According to the developers’ instructions, the possible scores for each domain ranged from 0 (best health) to 100 (worst health).8 All data are expressed as the mean ± standard deviation (SD) or frequency and percentage. The internal consistency reliability (Cronbach’s alpha) of the IPSS and KHQ was calculated for all domains except the single-item domains. A Cronbach’s alpha coefficient greater than 0.80 is considered excellent, while a value greater than 0.70 is acceptable.16 Exploratory factor analysis (principal component analysis) with

varimax rotation, which means the construct validity, was used to explore the underlying factor structure of the KHQ. The criteria used to indicate the appropriateness of factor analysis were a significant Bartlett’s test of sphericity and a approved range of values of Kaiser–Meyer–Olkin AUY-922 supplier (KMO, 0.7 to 1.0). Factors were extracted based on the Kaiser’s criterion of eigenvalues greater than 1. Furthermore, the discriminant validity of the KHQ was assessed using one-way analysis of variance (ANOVA) tests with post hoc tests (Games-Howell

method) by comparing the subscales in the KHQ domains between mild, moderate, and severe LUTS group. The total, filling, and voiding IPSS between the three LUTS groups were also compared. All data were analyzed using SPSS version Midostaurin 17.0 (SPSS Inc., Chicago, IL, USA). A P-value many of 0.05 was considered statistically significant. Among 393 men with at least one point in the IPSS, about 7.9% (n = 31) of participants had severe LUTS, while 25.4% (n = 100) had moderate LUTS, and 66.7% (n = 262) had mild LUTS. The mean ages for severe, moderate, and mild LUTS groups were 65.4 ± 11.1, 66.1 ± 11.5, and 60.9 ± 11.6 years, respectively. Table 1 shows the descriptive statistics and internal consistency reliability of the IPSS and the KHQ. The Cronbach’s α coefficients for eight KHQ subscales ranged from 0.750 to 0.943, while the Cronbach’s

α coefficient was 0.889, 0.714, and 0.889 for total, filling, and voiding IPSS, respectively. The appropriateness of factor analysis is supported by Bartlett’s test (χ2 = 5167.6, P < 0.001) and the KMO measure of sampling adequacy (KMO = 0.858).
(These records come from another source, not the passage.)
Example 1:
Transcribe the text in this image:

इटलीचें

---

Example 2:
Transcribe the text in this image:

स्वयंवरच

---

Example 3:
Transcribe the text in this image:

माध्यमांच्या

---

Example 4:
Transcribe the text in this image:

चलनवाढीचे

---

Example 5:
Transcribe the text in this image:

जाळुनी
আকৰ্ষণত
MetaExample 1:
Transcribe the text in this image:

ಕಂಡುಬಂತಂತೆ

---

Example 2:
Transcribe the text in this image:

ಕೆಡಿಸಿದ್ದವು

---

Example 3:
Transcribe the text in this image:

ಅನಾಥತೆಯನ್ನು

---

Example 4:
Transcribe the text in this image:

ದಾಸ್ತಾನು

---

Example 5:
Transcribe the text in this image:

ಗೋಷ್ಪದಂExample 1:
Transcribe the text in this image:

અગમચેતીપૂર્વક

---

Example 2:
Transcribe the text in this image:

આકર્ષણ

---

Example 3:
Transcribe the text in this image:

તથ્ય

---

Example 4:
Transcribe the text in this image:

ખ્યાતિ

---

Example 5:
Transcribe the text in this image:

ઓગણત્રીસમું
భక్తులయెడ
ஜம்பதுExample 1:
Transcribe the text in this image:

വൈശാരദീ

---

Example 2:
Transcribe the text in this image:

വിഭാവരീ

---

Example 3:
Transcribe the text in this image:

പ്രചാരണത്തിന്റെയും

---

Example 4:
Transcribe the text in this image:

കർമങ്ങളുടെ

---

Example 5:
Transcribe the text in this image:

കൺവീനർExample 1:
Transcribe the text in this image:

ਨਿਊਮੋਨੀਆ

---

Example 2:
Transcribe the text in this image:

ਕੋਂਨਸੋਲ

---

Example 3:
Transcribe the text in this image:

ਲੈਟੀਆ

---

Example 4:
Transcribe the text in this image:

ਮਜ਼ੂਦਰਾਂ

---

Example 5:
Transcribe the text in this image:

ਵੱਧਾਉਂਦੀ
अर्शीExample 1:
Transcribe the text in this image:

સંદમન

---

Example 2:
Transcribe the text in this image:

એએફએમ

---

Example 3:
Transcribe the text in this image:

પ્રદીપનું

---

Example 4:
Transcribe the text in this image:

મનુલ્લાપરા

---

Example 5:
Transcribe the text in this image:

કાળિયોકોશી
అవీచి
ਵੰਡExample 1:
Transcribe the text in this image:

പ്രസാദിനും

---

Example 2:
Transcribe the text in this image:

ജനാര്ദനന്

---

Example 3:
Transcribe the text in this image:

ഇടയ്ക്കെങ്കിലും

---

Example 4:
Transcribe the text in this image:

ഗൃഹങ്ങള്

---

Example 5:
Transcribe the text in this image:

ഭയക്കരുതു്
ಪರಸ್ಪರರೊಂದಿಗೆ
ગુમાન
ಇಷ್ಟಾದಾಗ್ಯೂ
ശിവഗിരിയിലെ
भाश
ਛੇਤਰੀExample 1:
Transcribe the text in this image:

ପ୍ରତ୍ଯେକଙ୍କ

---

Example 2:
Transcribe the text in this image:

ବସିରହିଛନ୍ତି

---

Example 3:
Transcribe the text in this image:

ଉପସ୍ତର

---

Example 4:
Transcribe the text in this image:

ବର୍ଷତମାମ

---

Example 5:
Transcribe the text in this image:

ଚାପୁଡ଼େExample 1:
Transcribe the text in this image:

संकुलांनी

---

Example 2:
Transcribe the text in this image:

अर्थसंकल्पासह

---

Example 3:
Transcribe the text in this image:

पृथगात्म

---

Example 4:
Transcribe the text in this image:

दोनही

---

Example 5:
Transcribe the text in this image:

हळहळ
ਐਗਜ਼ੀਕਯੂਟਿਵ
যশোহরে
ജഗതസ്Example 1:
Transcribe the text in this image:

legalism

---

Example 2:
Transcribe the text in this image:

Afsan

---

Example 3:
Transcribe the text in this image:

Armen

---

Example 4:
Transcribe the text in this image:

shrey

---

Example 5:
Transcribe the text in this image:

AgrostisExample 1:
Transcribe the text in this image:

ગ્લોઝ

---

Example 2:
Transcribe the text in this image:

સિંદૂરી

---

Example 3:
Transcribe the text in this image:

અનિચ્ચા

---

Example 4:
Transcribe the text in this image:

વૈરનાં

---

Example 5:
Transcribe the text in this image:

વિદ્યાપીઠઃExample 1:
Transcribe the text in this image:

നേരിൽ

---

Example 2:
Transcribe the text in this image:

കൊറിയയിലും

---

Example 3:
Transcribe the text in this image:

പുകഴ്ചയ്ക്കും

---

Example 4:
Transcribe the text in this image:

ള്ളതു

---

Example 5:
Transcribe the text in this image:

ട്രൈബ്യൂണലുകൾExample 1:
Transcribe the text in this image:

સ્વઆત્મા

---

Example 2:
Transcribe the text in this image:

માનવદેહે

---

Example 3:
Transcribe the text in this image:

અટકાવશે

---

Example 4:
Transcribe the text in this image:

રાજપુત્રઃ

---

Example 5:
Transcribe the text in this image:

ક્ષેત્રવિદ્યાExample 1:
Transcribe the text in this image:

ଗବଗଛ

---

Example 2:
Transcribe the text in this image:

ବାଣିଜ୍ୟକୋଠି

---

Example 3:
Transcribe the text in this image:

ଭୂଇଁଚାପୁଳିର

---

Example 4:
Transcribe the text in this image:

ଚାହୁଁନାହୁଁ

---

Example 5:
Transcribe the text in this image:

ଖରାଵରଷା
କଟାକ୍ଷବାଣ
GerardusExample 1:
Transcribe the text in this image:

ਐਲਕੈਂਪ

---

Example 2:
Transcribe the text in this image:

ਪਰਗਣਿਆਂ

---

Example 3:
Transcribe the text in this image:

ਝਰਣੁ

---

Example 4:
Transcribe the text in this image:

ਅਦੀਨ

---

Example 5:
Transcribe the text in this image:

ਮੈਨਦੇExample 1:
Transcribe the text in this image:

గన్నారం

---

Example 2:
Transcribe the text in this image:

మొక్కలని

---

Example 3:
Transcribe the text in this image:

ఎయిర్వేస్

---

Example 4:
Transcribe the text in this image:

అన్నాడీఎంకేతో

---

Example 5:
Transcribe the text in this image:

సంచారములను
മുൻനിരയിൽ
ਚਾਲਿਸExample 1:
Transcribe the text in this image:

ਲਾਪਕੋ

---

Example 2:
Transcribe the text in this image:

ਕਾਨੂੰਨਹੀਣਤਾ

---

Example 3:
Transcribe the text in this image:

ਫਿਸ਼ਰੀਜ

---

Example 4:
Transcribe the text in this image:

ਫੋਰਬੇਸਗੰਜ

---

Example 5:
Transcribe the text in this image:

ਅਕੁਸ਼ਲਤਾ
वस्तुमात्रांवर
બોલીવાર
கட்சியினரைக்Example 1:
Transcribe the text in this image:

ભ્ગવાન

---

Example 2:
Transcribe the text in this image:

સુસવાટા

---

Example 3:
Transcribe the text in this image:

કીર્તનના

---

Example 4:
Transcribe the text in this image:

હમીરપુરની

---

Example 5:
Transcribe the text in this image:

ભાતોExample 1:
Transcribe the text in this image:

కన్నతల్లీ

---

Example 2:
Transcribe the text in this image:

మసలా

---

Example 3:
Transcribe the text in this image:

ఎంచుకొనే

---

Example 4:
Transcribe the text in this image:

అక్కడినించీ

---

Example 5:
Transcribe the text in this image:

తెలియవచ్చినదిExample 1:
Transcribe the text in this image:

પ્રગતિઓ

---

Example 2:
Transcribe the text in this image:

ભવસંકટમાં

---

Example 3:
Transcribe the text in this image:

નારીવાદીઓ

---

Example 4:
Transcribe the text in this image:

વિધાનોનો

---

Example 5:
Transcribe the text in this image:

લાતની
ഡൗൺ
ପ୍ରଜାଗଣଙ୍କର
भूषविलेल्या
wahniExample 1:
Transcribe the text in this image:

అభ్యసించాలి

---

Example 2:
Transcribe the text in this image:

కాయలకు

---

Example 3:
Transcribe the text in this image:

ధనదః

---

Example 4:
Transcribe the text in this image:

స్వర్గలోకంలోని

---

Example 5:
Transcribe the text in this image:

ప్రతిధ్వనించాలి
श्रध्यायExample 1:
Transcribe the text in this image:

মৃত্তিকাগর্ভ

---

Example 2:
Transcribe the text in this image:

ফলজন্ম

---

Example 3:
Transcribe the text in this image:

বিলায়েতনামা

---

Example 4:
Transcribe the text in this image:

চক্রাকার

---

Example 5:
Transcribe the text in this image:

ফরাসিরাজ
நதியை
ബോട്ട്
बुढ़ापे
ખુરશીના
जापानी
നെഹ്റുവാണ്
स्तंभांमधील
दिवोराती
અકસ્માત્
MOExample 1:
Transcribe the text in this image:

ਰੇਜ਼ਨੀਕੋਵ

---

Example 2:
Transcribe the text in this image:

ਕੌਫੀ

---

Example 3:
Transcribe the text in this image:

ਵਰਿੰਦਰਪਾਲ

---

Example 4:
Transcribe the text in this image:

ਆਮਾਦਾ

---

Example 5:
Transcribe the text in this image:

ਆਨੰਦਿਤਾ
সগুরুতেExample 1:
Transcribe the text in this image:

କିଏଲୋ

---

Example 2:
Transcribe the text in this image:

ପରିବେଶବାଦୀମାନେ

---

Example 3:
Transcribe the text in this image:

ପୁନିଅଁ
Table 2 shows that three factors were identified, and totally explained about 70.0% of the variance, while the explained variance for factors 1, 2, and 3 were 30.9, 23.4, and 15.3%, respectively. Table 3 shows the mean scores in the IPSS and the KHQ subscales by three LUTS groups. The results indicated that there were significant differences in mean scores for the total, filling, and voiding IPSS between severe, moderate, and mild groups (all P < 0.001).